By Lawrence R. Casler

In the absence of Mr. Koussevitzky, who is on a holiday before his performance of Beethoven's "Missa Solemnis" next week, the Boston Symphony Orchestra concerts this afternoon and tomorrow night will be conducted by the Anglo-Belgian director, Mr. Eugene Goosens, known in this country for his work in Rochester and Cincinnati. Despite the obvious fact that Mr. Goosens waves the longest stick seen here in recent years, he is essentially a quiet conductor, in marked contrast to the Orchestra's other guests of late. And as leader of the Orchestra, he is firm and competent in securing what he wants.

Mr. Goosens's unhackneyed programme comprises three works new to these concerts and a rarely played Tschaikovsky symphony. The first number, Handel's Overture to the "Occasional Oratorio" (the "Occasion" having been to celebrate the second Stuart rising against the House of Hanover in 1745), is a powerful and exhilarating piece which suffers in performance only from the cruelly high and long trumpet parts typical of the early 18th century. There are three movements: a grave introduction and quasi-fugal allegro, a fine slow movement with oboe solo, and a rousing finale.

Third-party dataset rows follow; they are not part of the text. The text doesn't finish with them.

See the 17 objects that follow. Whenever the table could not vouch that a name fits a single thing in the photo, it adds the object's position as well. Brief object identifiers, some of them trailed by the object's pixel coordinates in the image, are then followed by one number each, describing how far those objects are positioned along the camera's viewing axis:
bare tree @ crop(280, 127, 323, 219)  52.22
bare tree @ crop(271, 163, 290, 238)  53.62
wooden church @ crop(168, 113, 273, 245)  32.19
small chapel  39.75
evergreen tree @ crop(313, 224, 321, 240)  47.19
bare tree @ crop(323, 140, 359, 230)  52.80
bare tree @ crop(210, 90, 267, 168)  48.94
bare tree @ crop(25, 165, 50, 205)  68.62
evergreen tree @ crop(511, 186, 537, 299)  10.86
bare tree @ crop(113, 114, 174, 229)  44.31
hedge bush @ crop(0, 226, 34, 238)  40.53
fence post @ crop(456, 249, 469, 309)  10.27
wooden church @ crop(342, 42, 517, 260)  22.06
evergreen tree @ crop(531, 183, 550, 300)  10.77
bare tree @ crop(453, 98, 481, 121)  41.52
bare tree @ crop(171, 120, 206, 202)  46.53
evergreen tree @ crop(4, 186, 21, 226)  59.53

Then follow a number of movements from Schumann's "Carnaval," a set of short piano pieces here given in a workmanlike, never unduly colorful orchestration made by Rimsky-Korsakov, Glazunov, Liadov, and Nicolas Chereprin for the Russian Ballet. The most pleasant piece, "Reconnaissance," is omitted; but the rest is good to hear nevertheless. The final march in three-quarter time may puzzle some people.

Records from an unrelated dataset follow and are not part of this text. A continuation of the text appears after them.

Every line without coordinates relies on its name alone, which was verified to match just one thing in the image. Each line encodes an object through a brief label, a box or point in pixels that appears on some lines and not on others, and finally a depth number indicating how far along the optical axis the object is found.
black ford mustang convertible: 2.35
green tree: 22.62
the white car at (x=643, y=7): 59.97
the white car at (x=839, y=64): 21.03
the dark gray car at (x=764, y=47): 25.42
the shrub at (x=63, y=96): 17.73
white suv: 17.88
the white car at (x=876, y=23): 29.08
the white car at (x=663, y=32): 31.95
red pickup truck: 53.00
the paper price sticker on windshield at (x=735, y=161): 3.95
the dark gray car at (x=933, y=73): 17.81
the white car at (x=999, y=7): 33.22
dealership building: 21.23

The conductor appears as composer in two so-called "Nature Poems," orchestrated last year from a set of three written in 1919. This curiously un-vital music consists of a slight Pastoral and a more amusing Bacchanal, composed in a rather wayward French style, uncommonly exotic for an Englishman. The treatment of the orchestra is less brilliant than one might expect.

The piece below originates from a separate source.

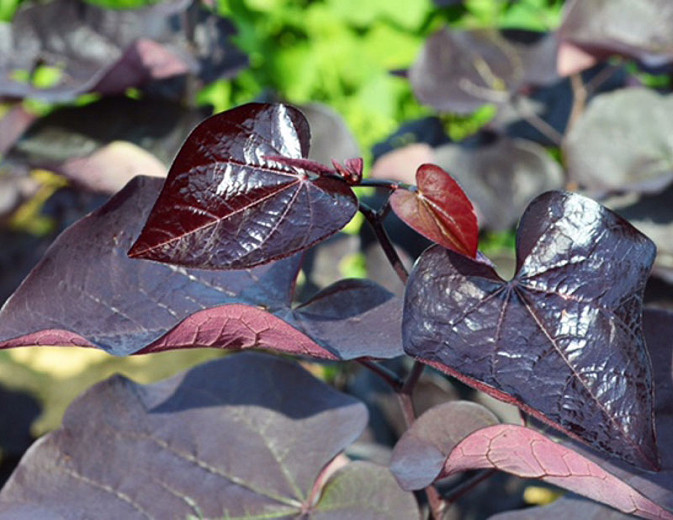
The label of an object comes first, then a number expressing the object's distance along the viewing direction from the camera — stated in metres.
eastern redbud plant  0.54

As a conclusion to the concert, Tschaikovsky's interminable and noisy "Manfred" Symphony is an anti-climax. This work is a series of four symphonic poems intended to illustrate Byron's dramatic poems intended to illustrate Byron's dramatic poem of the same name in three acts, begun in 1816. Those who are annoyed by the program of Berlioz's "Symphonic Fantastique" will find the combination of Byron's story and Tschaikovsky's music even less to their taste. The scherzo, which is mostly a representation of an Alpine waterfall, is very fine and strangely restless in mood, with admirable orchestral effects; but the other three movements are quite bad. Still the first half of the concert is well worth hearing; and it is a pleasure to have Mr. Goosens as guest conductor.